1. The whole industry and commerce of the world have been built up into a great system in which organization has become essential and in which it has been carried forward and is being carried forward every day to new developments. Industry has been growing more and more impersonal as far as the parties to it are concerned. Our wants are satisfied instantaneously and regularly by the coöperation of thousands of people all over the world whom we have never seen or heard of; and we earn our living daily by contributing to satisfy the wants of thousands scattered all over the world, of whom we know nothing personally. In the place of actual contact and acquaintance with the persons who are parties to the transactions, we now depend upon the regularity, under the conditions of earthly life, of human wants and human efforts. The system of industry is built upon the constancy of certain conditions of human existence, upon the certainty of the economic forces which thence arise, and upon the fact that those forces act with perfect regularity under changeless laws. If we but reflect a moment, we shall see that modern industry and commerce could not go on for a day if we were not dealing here with forces and laws which may properly be called natural because they come into action when the conditions are fulfilled, because the conditions cannot but exist if there is a society of human beings collected anywhere on earth, and because, when the forces come into action, they work themselves out, according to their laws, without possible escape from their effects. We can divert the forces from one course to another; we can change their form; we can make them expend themselves upon one person or interest instead of upon another. We do this all the time, by bad legislation, by prejudice, habit, fashion, erroneous notions of equity, happiness, the highest good, and so on; but we never destroy an economic force any more than we destroy a physical force.

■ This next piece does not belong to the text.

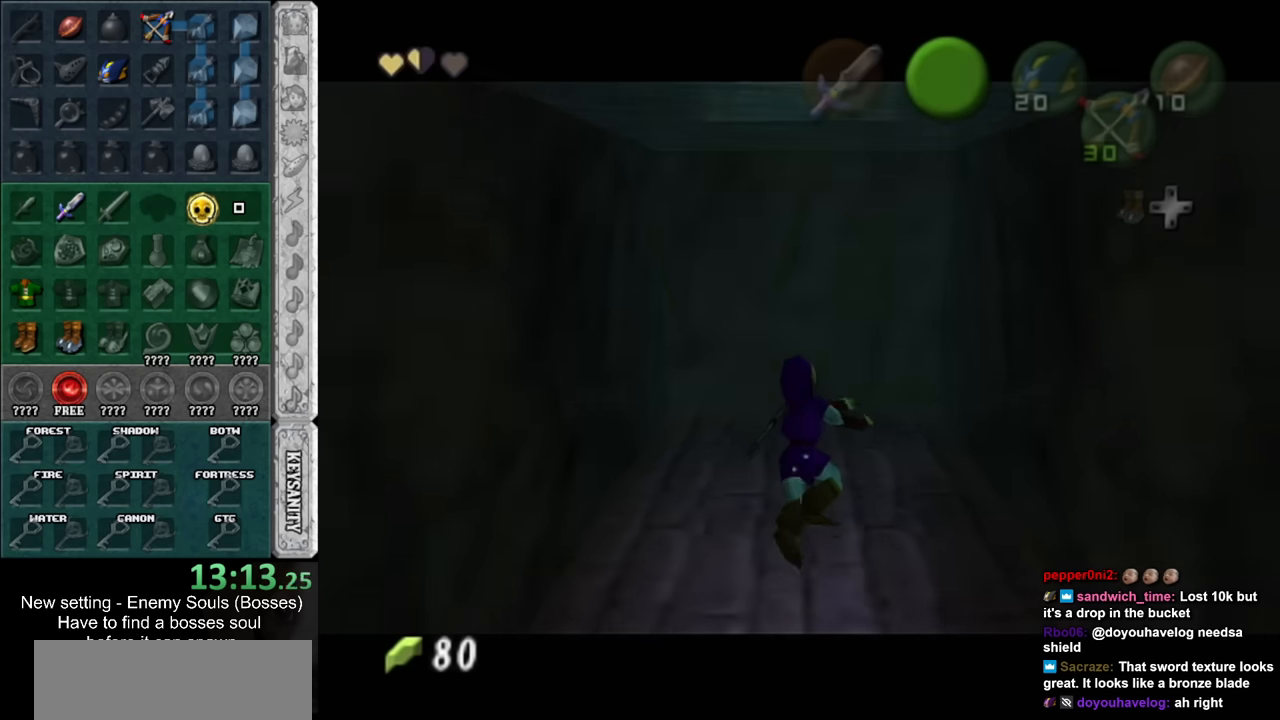
{"buttons": ["B"], "left_stick": "up", "right_stick": "center", "events": [[300, "B", "down"], [367, "B", "up"], [450, "B", "down"]]}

2. Of course it follows that success in the production of wealth under this modern system depends primarily on the correctness with which men learn the character of economic forces and of the laws under which those forces act. This is the field of the science of political economy, and it is the reason why it is a science. It investigates the laws of forces which are natural, not arbitrary, artificial, or conventional. Some communities have developed a great hatred for persons who held different religious opinions from themselves. Such a feeling would be a great social force, but it would be arbitrary and artificial. Many communities have held that all labor, not mental, was slavish and degrading. This notion, too, was conventional, but it was a great social force where it existed. Such notions, either past or present, are worth studying for historical interest and instruction, but they do not afford the basis for a science whose object is to find out what is true in regard to the relations of man to the world in which he lives. The study of them throws a valuable sidelight on the true relations of human life, just as the study of error always throws a sidelight upon the truth, but they have no similarity to the law that men want the maximum of satisfaction for the minimum of effort, or to the law of the diminishing return from land, or to the law of population, or to the law of supply and demand. Nothing can be gained, therefore, by mixing up history and science, valuable as one is to the other. If men try to carry on any operation without an intelligent theory of the forces with which they are dealing, they inevitably become the victims of the operation, not its masters. Hence they always do try to form some theory of the forces in question and to plan the means to the end accordingly. The forces of nature go on and are true only to themselves. They never swerve out of pity for innocent error or well-intentioned mistakes. This is as true of economic forces as of any others. What is meant by a good or a bad investment, except that one is based on a correct judgment of forces and the other on incorrect judgment? How would sagacity, care, good judgment, and prudence meet their reward if the economic forces swerved out of pity for error? We know that there is no such thing in the order of nature.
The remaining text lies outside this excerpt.